"Zora!"

"Yes, Bles."

"You--you told me--you were--pure."

She was silent, but her body went all a-tremble. He stepped forward until she could almost touch him; there standing straight and tall he glared down upon her.

"Answer me," he whispered in a voice hard with its tight held sobs. A misery darkened her face and the light died from her eyes, yet she looked at him bravely and her voice came low and full as from afar.

"I asked you what it meant to be pure, Bles, and--and you told--and I told you the truth."

"What it meant!--what it meant!" he repeated in the low, tense anguish.

"But--but, Bles--" She faltered; there came an awful pleading in her eyes; her hand groped toward him; but he stepped slowly back--"But, Bles--you said--willingly--you said--if--if she knew--"

He thundered back in livid anger: "Knew! All women know! You should have died!"

Sobs were rising and shaking her from head to foot, but she drove them back and gripped her breasts with her hands.

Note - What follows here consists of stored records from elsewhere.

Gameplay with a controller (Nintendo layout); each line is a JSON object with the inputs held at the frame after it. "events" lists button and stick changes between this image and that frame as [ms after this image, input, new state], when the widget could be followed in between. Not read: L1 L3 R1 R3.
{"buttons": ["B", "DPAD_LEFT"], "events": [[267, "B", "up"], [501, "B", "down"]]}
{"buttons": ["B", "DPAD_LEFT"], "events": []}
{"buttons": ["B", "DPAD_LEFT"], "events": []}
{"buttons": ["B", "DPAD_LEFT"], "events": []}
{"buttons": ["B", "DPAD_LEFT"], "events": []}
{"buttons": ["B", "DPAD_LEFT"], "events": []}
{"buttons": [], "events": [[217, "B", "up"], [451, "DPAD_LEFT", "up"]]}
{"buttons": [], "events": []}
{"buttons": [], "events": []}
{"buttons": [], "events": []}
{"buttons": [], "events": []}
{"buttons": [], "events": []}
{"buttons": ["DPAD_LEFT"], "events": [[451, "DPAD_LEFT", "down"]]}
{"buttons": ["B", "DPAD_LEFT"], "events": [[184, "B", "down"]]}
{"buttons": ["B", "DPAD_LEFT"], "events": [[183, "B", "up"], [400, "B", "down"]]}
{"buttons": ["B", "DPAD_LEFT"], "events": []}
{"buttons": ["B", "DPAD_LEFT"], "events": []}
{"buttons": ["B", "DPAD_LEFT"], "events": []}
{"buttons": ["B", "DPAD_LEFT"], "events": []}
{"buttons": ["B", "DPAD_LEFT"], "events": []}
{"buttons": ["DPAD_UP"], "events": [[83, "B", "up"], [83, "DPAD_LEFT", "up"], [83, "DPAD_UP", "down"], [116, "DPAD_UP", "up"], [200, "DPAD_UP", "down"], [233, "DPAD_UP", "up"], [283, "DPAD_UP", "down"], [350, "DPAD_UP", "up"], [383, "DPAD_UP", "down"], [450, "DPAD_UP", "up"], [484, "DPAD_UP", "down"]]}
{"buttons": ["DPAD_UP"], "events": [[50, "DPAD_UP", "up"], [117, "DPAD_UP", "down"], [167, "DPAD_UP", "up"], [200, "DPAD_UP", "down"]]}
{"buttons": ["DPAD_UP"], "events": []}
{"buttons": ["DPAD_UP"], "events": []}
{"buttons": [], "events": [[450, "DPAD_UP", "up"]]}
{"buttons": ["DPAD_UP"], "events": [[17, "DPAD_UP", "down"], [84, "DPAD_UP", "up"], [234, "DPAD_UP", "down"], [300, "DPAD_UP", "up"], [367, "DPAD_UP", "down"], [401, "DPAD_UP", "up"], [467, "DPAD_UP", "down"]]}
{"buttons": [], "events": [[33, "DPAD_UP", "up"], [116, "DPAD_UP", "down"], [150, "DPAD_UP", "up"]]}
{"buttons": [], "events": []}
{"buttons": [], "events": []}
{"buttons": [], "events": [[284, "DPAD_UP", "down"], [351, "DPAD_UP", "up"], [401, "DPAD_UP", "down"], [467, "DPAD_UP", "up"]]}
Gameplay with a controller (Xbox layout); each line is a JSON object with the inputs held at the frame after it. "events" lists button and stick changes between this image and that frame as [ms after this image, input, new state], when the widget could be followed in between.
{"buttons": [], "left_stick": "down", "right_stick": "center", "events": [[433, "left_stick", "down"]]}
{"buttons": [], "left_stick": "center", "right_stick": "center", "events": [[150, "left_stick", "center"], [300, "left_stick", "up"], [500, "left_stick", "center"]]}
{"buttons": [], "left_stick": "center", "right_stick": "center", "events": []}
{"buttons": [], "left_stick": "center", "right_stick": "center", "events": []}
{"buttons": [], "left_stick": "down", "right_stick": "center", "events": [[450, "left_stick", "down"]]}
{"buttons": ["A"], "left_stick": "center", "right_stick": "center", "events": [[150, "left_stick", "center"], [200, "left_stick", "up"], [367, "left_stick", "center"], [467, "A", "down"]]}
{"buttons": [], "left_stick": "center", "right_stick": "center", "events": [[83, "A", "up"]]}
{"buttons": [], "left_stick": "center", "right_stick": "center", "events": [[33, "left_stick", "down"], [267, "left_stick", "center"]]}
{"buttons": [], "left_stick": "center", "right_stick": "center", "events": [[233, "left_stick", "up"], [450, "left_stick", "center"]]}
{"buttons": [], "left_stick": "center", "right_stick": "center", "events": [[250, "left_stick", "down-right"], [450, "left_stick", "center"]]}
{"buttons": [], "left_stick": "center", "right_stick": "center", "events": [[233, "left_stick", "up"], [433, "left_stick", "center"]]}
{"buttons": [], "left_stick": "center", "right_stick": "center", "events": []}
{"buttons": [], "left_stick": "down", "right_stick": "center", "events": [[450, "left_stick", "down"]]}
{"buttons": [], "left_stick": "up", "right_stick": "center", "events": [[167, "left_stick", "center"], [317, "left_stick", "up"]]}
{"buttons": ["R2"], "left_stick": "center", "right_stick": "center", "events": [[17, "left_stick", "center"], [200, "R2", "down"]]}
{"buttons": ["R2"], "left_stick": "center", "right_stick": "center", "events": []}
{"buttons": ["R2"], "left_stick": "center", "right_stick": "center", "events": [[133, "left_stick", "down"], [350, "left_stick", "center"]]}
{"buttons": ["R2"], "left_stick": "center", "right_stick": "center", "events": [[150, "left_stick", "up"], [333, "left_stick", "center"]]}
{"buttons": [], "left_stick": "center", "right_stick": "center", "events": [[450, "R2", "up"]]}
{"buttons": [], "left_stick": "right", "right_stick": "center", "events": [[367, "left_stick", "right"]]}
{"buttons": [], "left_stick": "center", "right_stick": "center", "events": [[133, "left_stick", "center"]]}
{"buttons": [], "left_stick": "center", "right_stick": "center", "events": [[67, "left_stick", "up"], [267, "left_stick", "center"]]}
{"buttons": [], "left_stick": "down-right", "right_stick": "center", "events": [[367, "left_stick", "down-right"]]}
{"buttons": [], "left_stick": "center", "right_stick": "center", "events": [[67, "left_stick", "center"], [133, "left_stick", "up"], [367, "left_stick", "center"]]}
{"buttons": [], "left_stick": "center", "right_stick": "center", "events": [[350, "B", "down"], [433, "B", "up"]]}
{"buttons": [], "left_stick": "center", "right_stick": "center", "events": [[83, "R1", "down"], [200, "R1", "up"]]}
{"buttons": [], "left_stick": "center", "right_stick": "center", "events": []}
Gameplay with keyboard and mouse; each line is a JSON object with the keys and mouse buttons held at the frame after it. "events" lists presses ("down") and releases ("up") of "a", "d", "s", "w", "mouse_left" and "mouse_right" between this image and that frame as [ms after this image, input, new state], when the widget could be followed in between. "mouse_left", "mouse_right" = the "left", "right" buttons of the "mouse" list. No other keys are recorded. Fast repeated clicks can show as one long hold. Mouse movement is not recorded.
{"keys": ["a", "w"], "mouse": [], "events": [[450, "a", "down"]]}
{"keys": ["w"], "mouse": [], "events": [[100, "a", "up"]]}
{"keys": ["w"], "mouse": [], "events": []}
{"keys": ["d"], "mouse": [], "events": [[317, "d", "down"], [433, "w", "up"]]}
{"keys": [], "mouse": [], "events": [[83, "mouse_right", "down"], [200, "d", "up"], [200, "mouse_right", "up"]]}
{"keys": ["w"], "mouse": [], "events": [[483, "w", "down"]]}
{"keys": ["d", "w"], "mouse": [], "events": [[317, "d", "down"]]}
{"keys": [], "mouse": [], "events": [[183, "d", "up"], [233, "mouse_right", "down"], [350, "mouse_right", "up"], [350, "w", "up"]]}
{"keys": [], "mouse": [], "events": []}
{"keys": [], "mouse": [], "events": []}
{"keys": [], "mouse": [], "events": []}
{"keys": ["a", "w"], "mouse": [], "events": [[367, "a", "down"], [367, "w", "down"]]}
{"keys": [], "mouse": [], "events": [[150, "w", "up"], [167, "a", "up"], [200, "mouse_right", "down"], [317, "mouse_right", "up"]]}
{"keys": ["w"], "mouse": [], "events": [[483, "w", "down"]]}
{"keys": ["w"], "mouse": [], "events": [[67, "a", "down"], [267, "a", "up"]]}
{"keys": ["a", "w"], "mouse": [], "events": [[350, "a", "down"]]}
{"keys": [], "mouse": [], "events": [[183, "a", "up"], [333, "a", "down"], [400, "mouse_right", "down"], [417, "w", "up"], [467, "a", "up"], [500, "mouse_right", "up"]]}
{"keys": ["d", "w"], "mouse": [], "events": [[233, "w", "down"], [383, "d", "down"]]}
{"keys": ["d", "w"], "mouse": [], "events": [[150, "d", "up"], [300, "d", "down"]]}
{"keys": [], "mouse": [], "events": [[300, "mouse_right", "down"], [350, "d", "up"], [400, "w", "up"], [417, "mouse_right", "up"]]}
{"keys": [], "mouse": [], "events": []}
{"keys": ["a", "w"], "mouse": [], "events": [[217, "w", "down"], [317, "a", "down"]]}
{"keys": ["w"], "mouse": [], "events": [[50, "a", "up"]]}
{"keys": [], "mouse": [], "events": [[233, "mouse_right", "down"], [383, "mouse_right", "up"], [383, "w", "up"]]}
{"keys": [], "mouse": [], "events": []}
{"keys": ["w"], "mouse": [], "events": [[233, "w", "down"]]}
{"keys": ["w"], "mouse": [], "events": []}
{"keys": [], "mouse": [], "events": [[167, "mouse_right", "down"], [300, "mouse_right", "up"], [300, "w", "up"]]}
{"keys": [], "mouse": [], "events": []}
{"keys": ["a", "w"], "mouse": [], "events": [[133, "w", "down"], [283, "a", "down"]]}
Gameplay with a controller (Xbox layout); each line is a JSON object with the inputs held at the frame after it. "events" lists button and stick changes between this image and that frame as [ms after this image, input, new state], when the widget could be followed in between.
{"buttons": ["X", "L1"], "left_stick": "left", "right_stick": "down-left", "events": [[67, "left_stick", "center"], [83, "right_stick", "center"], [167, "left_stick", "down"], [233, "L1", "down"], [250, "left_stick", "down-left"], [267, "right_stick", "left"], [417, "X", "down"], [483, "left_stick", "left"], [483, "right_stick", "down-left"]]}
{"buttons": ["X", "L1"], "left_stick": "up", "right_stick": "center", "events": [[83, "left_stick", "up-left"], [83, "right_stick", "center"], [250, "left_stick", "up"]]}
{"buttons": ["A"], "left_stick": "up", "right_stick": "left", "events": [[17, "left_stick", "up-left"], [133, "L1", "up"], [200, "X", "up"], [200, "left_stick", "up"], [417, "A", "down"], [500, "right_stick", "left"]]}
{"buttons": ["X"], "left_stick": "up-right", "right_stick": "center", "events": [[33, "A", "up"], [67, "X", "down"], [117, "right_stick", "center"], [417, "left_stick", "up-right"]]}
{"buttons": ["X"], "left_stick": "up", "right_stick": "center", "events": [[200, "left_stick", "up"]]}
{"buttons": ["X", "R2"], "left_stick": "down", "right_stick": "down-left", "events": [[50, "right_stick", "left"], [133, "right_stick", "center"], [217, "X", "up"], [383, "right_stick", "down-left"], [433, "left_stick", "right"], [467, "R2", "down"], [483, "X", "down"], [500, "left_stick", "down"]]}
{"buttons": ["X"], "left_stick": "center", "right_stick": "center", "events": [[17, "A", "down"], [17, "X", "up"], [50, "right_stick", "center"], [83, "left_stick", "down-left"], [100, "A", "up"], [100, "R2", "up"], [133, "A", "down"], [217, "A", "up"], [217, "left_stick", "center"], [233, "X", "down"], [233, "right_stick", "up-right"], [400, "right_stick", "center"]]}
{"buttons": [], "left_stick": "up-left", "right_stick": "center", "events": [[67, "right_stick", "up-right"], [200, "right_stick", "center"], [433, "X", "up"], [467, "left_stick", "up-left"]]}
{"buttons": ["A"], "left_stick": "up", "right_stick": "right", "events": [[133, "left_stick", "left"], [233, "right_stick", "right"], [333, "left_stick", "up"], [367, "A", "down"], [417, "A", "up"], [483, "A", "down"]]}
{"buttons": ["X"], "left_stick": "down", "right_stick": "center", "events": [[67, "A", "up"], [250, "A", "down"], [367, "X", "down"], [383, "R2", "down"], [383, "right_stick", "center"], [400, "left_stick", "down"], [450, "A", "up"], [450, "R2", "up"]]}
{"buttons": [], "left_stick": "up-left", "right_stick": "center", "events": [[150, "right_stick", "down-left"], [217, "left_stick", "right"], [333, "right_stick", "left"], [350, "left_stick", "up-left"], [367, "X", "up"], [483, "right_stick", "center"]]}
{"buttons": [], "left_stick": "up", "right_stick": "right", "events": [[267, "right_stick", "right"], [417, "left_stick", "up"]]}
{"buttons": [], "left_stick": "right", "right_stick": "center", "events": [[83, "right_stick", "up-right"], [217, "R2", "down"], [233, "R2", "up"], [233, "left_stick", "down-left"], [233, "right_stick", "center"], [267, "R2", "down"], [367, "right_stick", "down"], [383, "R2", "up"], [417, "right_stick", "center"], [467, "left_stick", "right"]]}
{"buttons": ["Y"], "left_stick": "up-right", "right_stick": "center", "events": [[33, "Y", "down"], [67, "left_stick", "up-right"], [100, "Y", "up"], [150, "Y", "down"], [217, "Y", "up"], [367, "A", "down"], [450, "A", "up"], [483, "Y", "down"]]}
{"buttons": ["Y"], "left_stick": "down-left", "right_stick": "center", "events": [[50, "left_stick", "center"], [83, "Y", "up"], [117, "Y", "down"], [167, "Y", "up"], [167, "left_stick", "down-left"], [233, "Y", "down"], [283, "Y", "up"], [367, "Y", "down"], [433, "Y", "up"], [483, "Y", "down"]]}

"No, Bles--no--all girls do not know. I was a child. Not since I knew you, Bles--never, never since I saw you."

"Since--since," he groaned--"Christ! But before?"

"Yes, before."

"My God!"

She knew the end had come. Yet she babbled on tremblingly: "He was our master, and all the other girls that gathered there did his will; I--I--" she choked and faltered, and he drew farther away--"I began running away, and they hunted me through the swamps. And then--then I reckon I'd have gone back and been--as they all are--but you came, Bles--you came, and you--you were a new great thing in my life, and--and--yet, I was afraid I was not worthy until you--you said the words. I thought you knew, and I thought that--that purity was just wanting to be pure."

He ground his teeth in fury. Oh, he was an innocent--a blind baby--the joke and laughing-stock of the country around, with yokels grinning at him and pale-faced devils laughing aloud. The teachers knew; the girls knew; God knew; everybody but he knew--poor blind, deaf mole, stupid jackass that he was. He must run--run away from this world, and far off in some free land beat back this pain.

Then in sheer weariness the anger died within his soul, leaving but ashes and despair. Slowly he turned away, but with a quick motion she stood in his path.

"Bles," she cried, "how can I grow pure?"

He looked at her listlessly.

"Never--never again," he slowly answered her.

Dark fear swept her drawn face.

"Never?" she gasped.

Pity surged and fought in his breast; but one thought held and burned him. He bent to her fiercely: "Who?" he demanded.